En el Día Mundial del Queso (20/1), la sommelière Stephani Mercado propone maridaje de quesos y vinos con blancos vibrantes, rosados y tintos suaves.Desde la selección de Cantu Grupo Wine, Stephani sugiere un giro práctico: primero elige el queso y luego el vino. La textura, la intensidad y la salinidad marcan el camino. Así, la tabla deja de ser “decorativa” y se vuelve sensorial.
Maridaje de quesos y vinos: manda la textura
Los quesos frescos piden acidez y ligereza. Los curados, en cambio, agradecen tintos con tacto suave y sin exceso de tanino. Y cuando hay mezcla en la tabla, espumosos y rosados suelen unirlo todo.
“Maridar es observar. Es entender el queso, sentir la textura, percibir la intensidad y elegir un vino que equilibre, complemente o contraste en la medida justa.”

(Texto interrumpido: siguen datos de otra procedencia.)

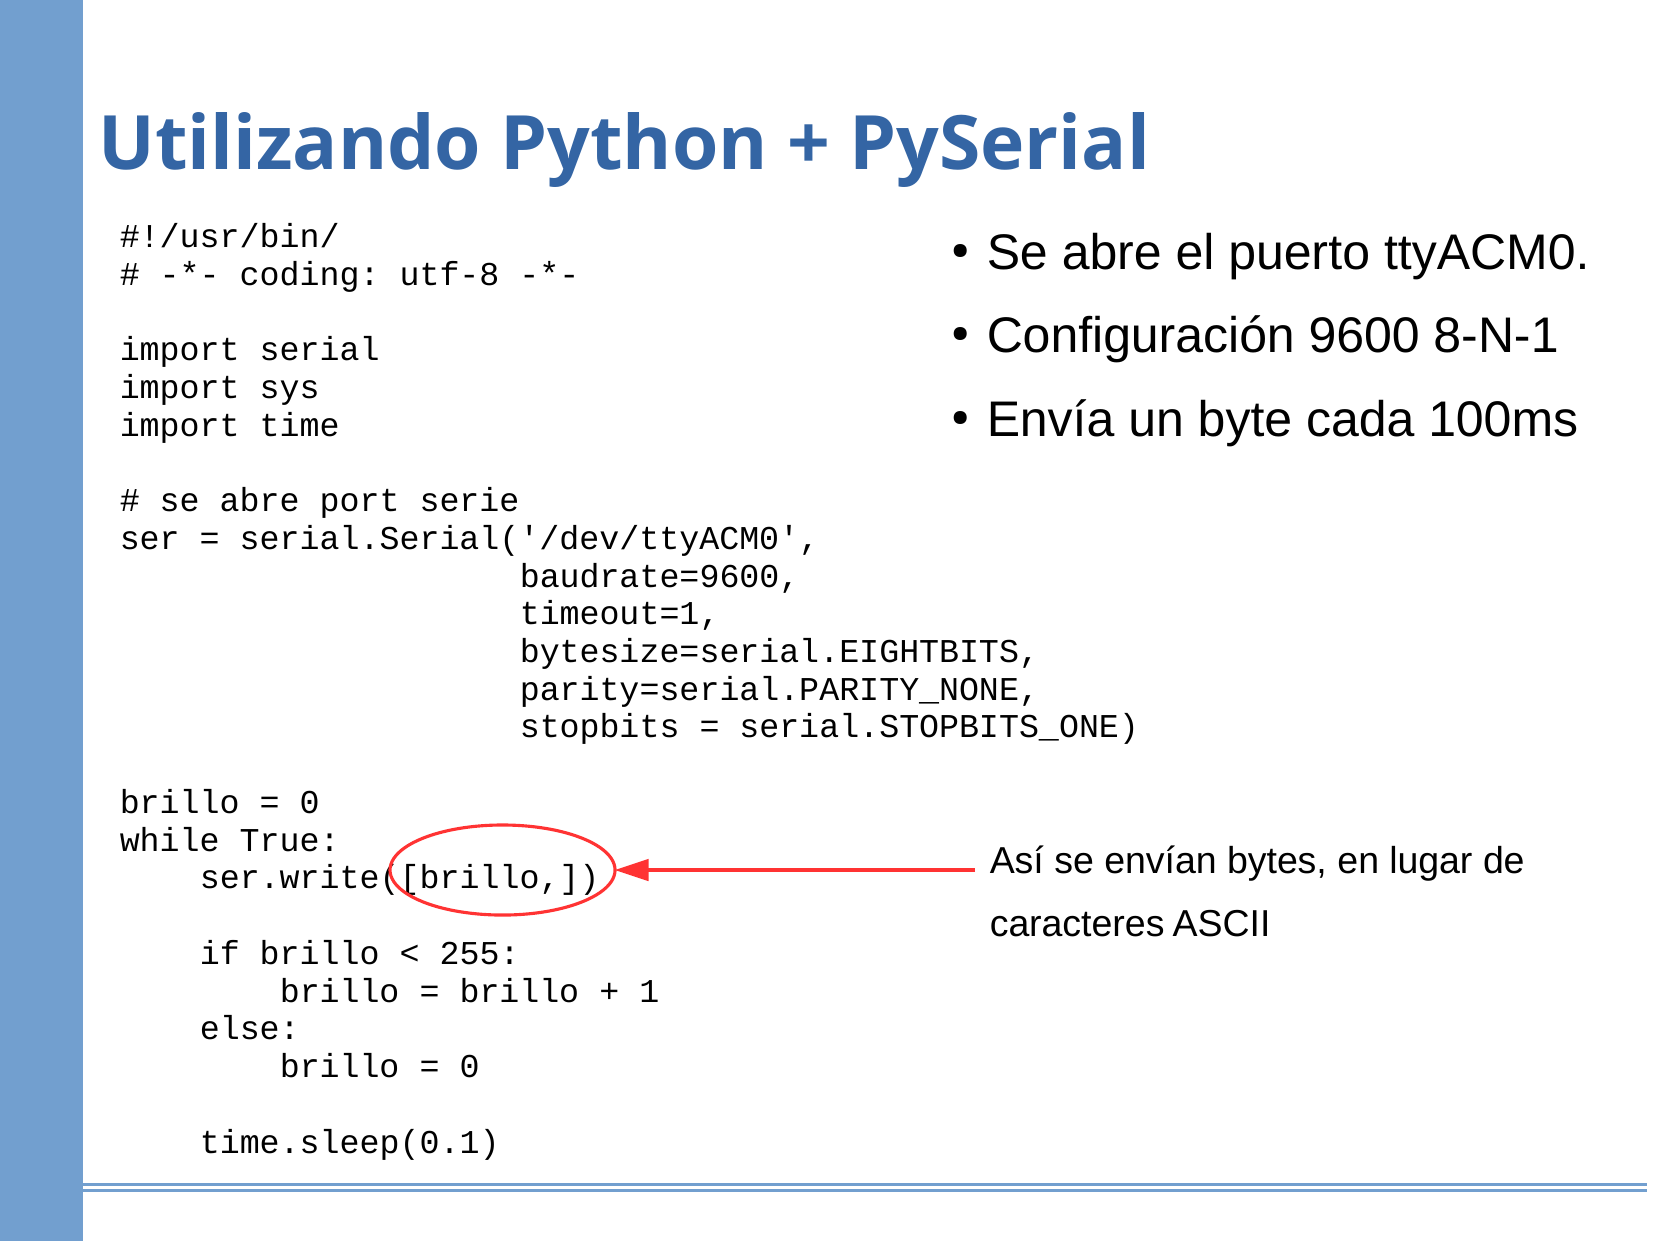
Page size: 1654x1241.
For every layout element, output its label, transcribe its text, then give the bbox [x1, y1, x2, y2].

text_box Se abre el puerto ttyACM0. Configuración 9600 8-N-1 Envía un byte cada 100ms [936, 188, 1642, 429]
text_box #!/usr/bin/ # -*- coding: utf-8 -*- import serial import sys import time # se abre port serie ser = serial.Serial('/dev/ttyACM0', baudrate=9600, timeout=1, bytesize=serial.EIGHTBITS, parity=serial.PARITY_NONE, stopbits = serial.STOPBITS_ONE) brillo = 0 while True: ser.write([brillo,]) if brillo < 255: brillo = brillo + 1 else: brillo = 0 time.sleep(0.1) [392, 827, 613, 913]
text_box Utilizando Python + PySerial [83, 30, 1641, 134]
text_box #!/usr/bin/ # -*- coding: utf-8 -*- import serial import sys import time # se abre port serie ser = serial.Serial('/dev/ttyACM0', baudrate=9600, timeout=1, bytesize=serial.EIGHTBITS, parity=serial.PARITY_NONE, stopbits = serial.STOPBITS_ONE) brillo = 0 while True: ser.write([brillo,]) if brillo < 255: brillo = brillo + 1 else: brillo = 0 time.sleep(0.1) [105, 212, 1321, 1186]
text_box Así se envían bytes, en lugar de caracteres ASCII [975, 811, 1621, 931]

Quesos frescos + blancos vibrantes
Con quesos delicados, la clave es refrescar la boca sin tapar sabores. Burrata, mozzarella de búfala, queso de cabra y brie joven funcionan con blancos de buena acidez. El resultado queda cremoso, pero más limpio y aromático.Stephani destaca el español Mar de Frades Albariño y el chileno Ventisquero Reserva Sauvignon Blanc. Van muy bien con burrata y tomates maduros. También levantan el queso de cabra con ensaladas cítricas.
Quesos curados + tintos amables
Cuando el queso gana curación, suben la firmeza y la sal. Ahí el tinto puede entrar con elegancia, si mantiene suavidad. Los taninos se unen a la grasa y la sensación se vuelve más redonda.Sus estilos “comodín” son Pinot Noir, Carménère y Tempranillo joven. En la lista, aparecen Albert Bichot Bourgogne Pinot Noir, Ramón Bilbao Edición Limitada y Escudo Rojo Gran Reserva Carménère. Son grandes compañeros para gruyère, gouda curado y comté.
Espumosos: el comodín de la tabla
Si buscas equilibrio inmediato, el espumoso suele acertar. Su acidez alta y las burbujas limpian el paladar. Eso ayuda tanto con quesos cremosos como con perfiles más aromáticos.La recomendación incluye Champagne Lanson y el brasileño Maraví Brut Branco. Funcionan con brie y camembert, sobre todo si hay almendras y mermeladas cítricas. La tabla se siente más ligera y elegante.
Rosados: el giro contemporáneo
Los rosados todavía se usan poco con quesos, pero sorprenden por su equilibrio. Dan fruta, frescura y estructura a la vez. Encajan con quesos de intensidad media, frutas frescas y embutidos más suaves.Stephani sugiere Casa Relvas Rosé Pompom (Portugal), Don Pascual Coastal Rosé (Uruguay) y Susana Balbo Signature Rosé (Argentina). La idea es una tabla más luminosa, con menos peso. Es un maridaje moderno y muy fácil de repetir.